TASK GOAL -
The answer must give back every line of the data exactly, with no pictures.

--- DATA FOR PROCESSING Enclosed Below ---

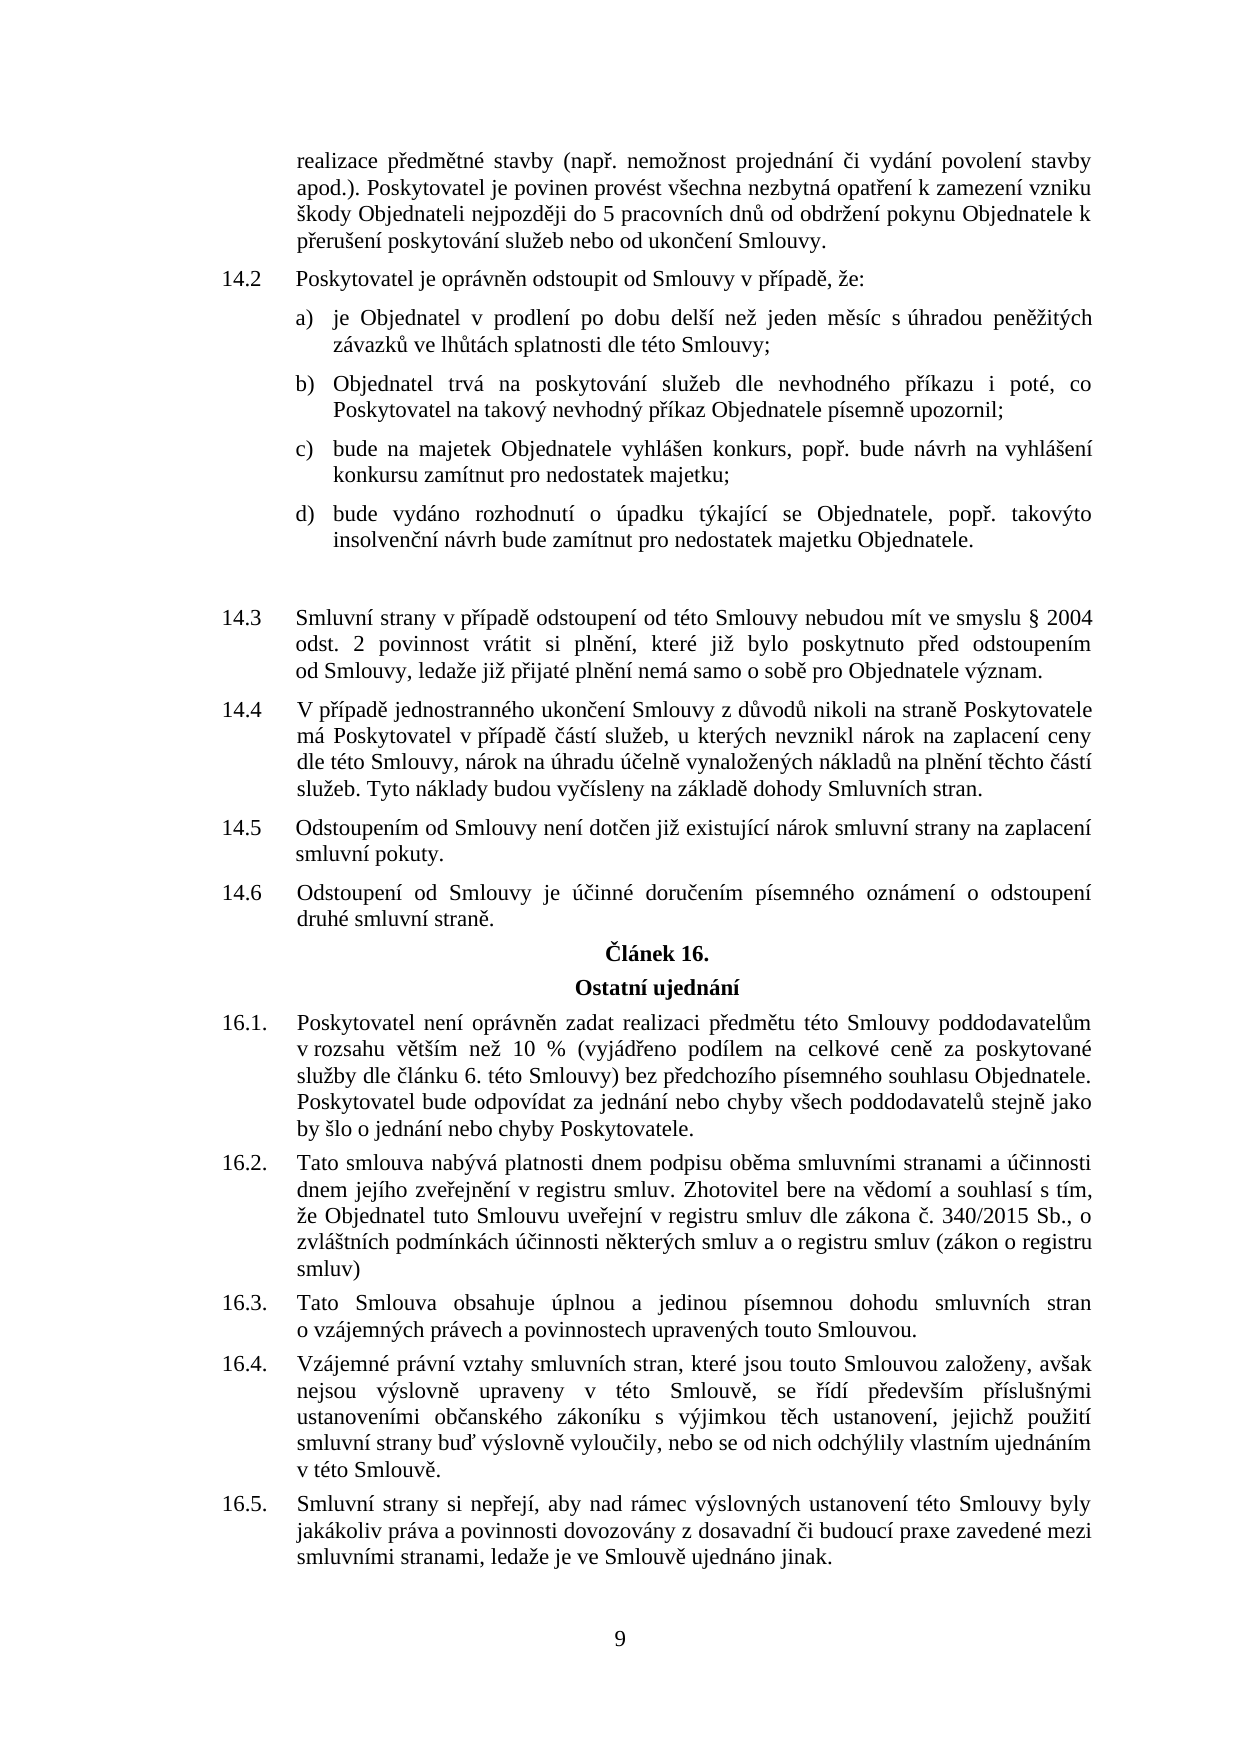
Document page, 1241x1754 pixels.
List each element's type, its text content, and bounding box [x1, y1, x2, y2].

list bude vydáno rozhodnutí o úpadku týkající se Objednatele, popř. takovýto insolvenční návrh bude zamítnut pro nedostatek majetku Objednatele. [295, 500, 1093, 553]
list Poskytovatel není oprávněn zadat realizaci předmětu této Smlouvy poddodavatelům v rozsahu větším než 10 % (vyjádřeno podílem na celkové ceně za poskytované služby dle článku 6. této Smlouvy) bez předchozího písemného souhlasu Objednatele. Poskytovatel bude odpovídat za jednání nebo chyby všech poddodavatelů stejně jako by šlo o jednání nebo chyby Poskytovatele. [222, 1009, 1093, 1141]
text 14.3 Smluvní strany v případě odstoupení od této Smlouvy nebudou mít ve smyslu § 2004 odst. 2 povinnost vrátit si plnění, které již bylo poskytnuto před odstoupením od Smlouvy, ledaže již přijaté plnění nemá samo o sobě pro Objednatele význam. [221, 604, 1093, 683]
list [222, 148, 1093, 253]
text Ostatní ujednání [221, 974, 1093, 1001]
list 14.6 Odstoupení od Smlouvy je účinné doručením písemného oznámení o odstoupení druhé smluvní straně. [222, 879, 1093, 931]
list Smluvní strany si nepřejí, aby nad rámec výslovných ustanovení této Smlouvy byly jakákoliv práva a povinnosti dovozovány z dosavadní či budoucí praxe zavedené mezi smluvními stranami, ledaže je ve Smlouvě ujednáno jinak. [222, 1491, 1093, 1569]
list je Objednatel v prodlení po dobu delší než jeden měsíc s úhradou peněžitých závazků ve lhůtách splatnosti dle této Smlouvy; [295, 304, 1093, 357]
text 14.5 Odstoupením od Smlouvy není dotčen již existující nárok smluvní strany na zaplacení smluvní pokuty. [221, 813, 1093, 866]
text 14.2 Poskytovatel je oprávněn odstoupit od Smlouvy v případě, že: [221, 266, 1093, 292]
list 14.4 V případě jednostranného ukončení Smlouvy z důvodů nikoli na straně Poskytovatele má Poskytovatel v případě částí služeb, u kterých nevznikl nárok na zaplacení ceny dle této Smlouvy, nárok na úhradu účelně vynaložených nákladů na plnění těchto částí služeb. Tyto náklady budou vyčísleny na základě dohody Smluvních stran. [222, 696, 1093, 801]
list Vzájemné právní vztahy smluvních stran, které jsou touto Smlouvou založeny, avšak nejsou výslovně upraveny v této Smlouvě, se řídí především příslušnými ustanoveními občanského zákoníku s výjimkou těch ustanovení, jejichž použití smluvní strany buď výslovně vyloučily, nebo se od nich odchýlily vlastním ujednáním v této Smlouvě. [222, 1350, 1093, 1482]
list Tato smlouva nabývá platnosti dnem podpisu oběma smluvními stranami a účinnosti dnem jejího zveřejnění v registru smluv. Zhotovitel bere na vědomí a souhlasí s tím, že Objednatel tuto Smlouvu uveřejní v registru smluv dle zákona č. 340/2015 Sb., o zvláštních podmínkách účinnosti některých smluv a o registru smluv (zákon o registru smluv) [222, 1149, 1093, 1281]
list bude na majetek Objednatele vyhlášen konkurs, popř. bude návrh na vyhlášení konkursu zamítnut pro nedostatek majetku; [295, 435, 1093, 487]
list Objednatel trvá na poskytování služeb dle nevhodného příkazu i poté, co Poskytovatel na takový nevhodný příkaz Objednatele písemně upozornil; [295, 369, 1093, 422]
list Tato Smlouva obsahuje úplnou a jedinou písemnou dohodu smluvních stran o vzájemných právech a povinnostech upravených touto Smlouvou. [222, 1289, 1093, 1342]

--- End of Enclosed DATA FOR PROCESSING ---

ANSWER FOR THE TASK -
Document page, 1241x1754 pixels.
List each element's type, its text content, and bounding box [x1, y1, x2, y2].

list bude vydáno rozhodnutí o úpadku týkající se Objednatele, popř. takovýto insolvenční návrh bude zamítnut pro nedostatek majetku Objednatele. [295, 500, 1093, 553]
list Poskytovatel není oprávněn zadat realizaci předmětu této Smlouvy poddodavatelům v rozsahu větším než 10 % (vyjádřeno podílem na celkové ceně za poskytované služby dle článku 6. této Smlouvy) bez předchozího písemného souhlasu Objednatele. Poskytovatel bude odpovídat za jednání nebo chyby všech poddodavatelů stejně jako by šlo o jednání nebo chyby Poskytovatele. [222, 1009, 1093, 1141]
text 14.3 Smluvní strany v případě odstoupení od této Smlouvy nebudou mít ve smyslu § 2004 odst. 2 povinnost vrátit si plnění, které již bylo poskytnuto před odstoupením od Smlouvy, ledaže již přijaté plnění nemá samo o sobě pro Objednatele význam. [221, 604, 1093, 683]
list [222, 148, 1093, 253]
text Ostatní ujednání [221, 974, 1093, 1001]
list 14.6 Odstoupení od Smlouvy je účinné doručením písemného oznámení o odstoupení druhé smluvní straně. [222, 879, 1093, 931]
list Smluvní strany si nepřejí, aby nad rámec výslovných ustanovení této Smlouvy byly jakákoliv práva a povinnosti dovozovány z dosavadní či budoucí praxe zavedené mezi smluvními stranami, ledaže je ve Smlouvě ujednáno jinak. [222, 1491, 1093, 1569]
list je Objednatel v prodlení po dobu delší než jeden měsíc s úhradou peněžitých závazků ve lhůtách splatnosti dle této Smlouvy; [295, 304, 1093, 357]
text 14.5 Odstoupením od Smlouvy není dotčen již existující nárok smluvní strany na zaplacení smluvní pokuty. [221, 813, 1093, 866]
text 14.2 Poskytovatel je oprávněn odstoupit od Smlouvy v případě, že: [221, 266, 1093, 292]
list 14.4 V případě jednostranného ukončení Smlouvy z důvodů nikoli na straně Poskytovatele má Poskytovatel v případě částí služeb, u kterých nevznikl nárok na zaplacení ceny dle této Smlouvy, nárok na úhradu účelně vynaložených nákladů na plnění těchto částí služeb. Tyto náklady budou vyčísleny na základě dohody Smluvních stran. [222, 696, 1093, 801]
list Vzájemné právní vztahy smluvních stran, které jsou touto Smlouvou založeny, avšak nejsou výslovně upraveny v této Smlouvě, se řídí především příslušnými ustanoveními občanského zákoníku s výjimkou těch ustanovení, jejichž použití smluvní strany buď výslovně vyloučily, nebo se od nich odchýlily vlastním ujednáním v této Smlouvě. [222, 1350, 1093, 1482]
list Tato smlouva nabývá platnosti dnem podpisu oběma smluvními stranami a účinnosti dnem jejího zveřejnění v registru smluv. Zhotovitel bere na vědomí a souhlasí s tím, že Objednatel tuto Smlouvu uveřejní v registru smluv dle zákona č. 340/2015 Sb., o zvláštních podmínkách účinnosti některých smluv a o registru smluv (zákon o registru smluv) [222, 1149, 1093, 1281]
list bude na majetek Objednatele vyhlášen konkurs, popř. bude návrh na vyhlášení konkursu zamítnut pro nedostatek majetku; [295, 435, 1093, 487]
list Objednatel trvá na poskytování služeb dle nevhodného příkazu i poté, co Poskytovatel na takový nevhodný příkaz Objednatele písemně upozornil; [295, 369, 1093, 422]
list Tato Smlouva obsahuje úplnou a jedinou písemnou dohodu smluvních stran o vzájemných právech a povinnostech upravených touto Smlouvou. [222, 1289, 1093, 1342]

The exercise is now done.